Contrary to popular opinion, I’m not all that bothered about test scores. I mean, obviously I’d far prefer pupils did well rather than poorly on a summative exam, particularly if it is likely to have some bearing on their future life chances – who wouldn’t? – but I’m certainly not interested in raising test scores for the sake of raising test scores.

Which is why I feel taken aback when people say things like this:

The simple answer to this leading question is, no. Like most people involved in education I want students to have the best possible chance of leading happy, productive lives; to go out into the world and flourish. Academic success is absolutely not necessarily a particularly important thing in and of itself. I just happen to believe that doing better in school increases the range of options open to us and is thus more likely to result in what I want for young people.  Children will learn a great many things – positive and negative – that no test will ever measure and for which there will be no certification. Test scores are a very imperfect proxy for establishing whether children have in fact achieved some measure of academic success.

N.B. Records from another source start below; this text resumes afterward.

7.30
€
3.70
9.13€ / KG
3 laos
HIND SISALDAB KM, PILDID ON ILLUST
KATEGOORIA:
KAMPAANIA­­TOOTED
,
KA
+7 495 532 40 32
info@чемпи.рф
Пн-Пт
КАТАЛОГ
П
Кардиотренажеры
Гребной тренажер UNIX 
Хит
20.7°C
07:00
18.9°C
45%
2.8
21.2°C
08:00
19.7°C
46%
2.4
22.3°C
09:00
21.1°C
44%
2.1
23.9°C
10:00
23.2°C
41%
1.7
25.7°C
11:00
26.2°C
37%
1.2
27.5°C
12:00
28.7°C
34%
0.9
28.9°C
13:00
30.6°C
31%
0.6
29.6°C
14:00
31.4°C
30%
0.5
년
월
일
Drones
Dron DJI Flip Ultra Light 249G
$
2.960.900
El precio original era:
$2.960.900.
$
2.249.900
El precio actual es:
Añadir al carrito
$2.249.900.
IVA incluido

And that’s it. They have no inherent value.

That said, test scores are a pretty good proxy for establishing whether an educational intervention is likely to be worthwhile investing in. Most education research uses effect sizes to make it possible for us to compare which interventions are likely to be more profitable than others and these effect sizes are based on scores in tests.* We’re all prone to a wide range of cognitive biases which prevent us from being able to evaluate the effectiveness of a strategy in isolation. We may think something is working well, but our hopes and preferences blind us to reality; if our preferred approach leads to no or negligible impact on test scores then we should start to consider the prospect that we might be wrong. In order to raise ourselves above the anecdotal we design studies to try to establish if what we want to believe is actually real. Failure to do so means we are piddling around with naive, pre-scientific ideas about how the world works and thus we can’t expect anyone to take our claims seriously.

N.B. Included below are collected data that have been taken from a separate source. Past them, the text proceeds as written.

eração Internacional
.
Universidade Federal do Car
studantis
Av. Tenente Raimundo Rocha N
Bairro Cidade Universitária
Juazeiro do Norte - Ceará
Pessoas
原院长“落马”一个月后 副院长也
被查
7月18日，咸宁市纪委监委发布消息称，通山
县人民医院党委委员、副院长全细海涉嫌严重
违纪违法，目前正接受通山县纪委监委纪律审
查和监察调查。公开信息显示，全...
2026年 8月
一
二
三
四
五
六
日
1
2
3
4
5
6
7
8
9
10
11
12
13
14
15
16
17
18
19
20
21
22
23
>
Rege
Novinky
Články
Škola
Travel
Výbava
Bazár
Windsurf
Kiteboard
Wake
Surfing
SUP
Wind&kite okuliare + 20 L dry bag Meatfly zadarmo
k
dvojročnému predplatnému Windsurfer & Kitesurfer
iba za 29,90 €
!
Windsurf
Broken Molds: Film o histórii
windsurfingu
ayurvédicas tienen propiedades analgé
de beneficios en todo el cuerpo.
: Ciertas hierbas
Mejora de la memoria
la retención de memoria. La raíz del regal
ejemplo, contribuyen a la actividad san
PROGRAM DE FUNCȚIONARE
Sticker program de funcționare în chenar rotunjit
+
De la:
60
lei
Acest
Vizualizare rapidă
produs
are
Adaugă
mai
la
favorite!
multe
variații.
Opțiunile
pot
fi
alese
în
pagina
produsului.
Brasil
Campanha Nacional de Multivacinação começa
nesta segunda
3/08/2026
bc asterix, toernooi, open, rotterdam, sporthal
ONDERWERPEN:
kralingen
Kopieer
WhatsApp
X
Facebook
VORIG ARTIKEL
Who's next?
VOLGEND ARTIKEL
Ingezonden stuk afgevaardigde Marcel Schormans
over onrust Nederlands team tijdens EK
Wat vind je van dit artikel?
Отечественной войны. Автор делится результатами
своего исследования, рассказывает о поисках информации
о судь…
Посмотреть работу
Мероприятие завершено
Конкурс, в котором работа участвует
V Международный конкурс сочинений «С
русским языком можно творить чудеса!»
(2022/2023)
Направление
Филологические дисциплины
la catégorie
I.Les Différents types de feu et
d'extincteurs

But, this doesn’t mean the only tests than can yield valid results are academic tests. Let’s say you want to claim not that your preferred methodology increases academic performance, but that it increases creativity. Or collaboration, or whatever. The first thing you have to do is to clearly define the construct you want to see an increase in. In the case of creativity, this is tricky as not everyone will agree on a definition. Most of the tests cited in support of efforts to raise creativity actually measure something called ‘divergent thinking’. This is normally defined as coming up with as many different solutions to a problem as possible. Here’s what Wikipedia says:

Divergent thinking is a thought process or method used to generate creative ideas by exploring many possible solutions. It is often used in conjunction with its cognitive colleague, convergent thinking, which follows a particular set of logical steps to arrive at one solution, which in some cases is a ‘correct’ solution. By contrast, divergent thinking typically occurs in a spontaneous, free-flowing, ‘non-linear’ manner, such that many ideas are generated in an emergent cognitive fashion. Many possible solutions are explored in a short amount of time, and unexpected connections are drawn. After the process of divergent thinking has been completed, ideas and information are organized and structured using convergent thinking.

This is reasonably clear and you can design tests to measure this construct without too much difficulty – tests such as asking participants to think of as many uses of a paperclip as possible in a limited time. This means we come up with a study where we split kids into two or more randomised groups and gave them all the paperclip test. Then we would give one group our creativity intervention and the others would either get no intervention or some other strategy designed to increase performance in a test of divergent thinking. Then, all the participants would redo the test – or a variant of it – and we could see if anyone’s test scores increased and then determine whether the increase might have occurred by chance and if one group’s increase is greater than the others.

Although I’d be more than happy to agree that one group was measurably better than the others, I’d still be wary of claiming we’d found a way of increasing creativity because divergent thinking isn’t the same thing. We probably don’t actually want to encourage people to list of lots of improbable uses for paperclips; what we really want is for people to have new and useful ideas.

The point is this: if there’s no way for us to measure what you think is important, then we only have your word to go on that what you propose is worthwhile. We know your word isn’t good enough because we know how prone human beings are to making very predictable mistakes. That’s why we have science. If you want to suggest that spending curriculum time on increasing students’ situational engagement instead of on more traditional academic pursuits then the burden of proof is with you. I suggest that you establish how you will measure the benefits you hope to see and then conduct a fair test in which spending time on engagement activities is compared against teaching academic content. If you can you that your approach leads to a measurable improvement in something then I promise to take your claims seriously and consider whether this improve is more beneficial than helping students get the best exam results possible.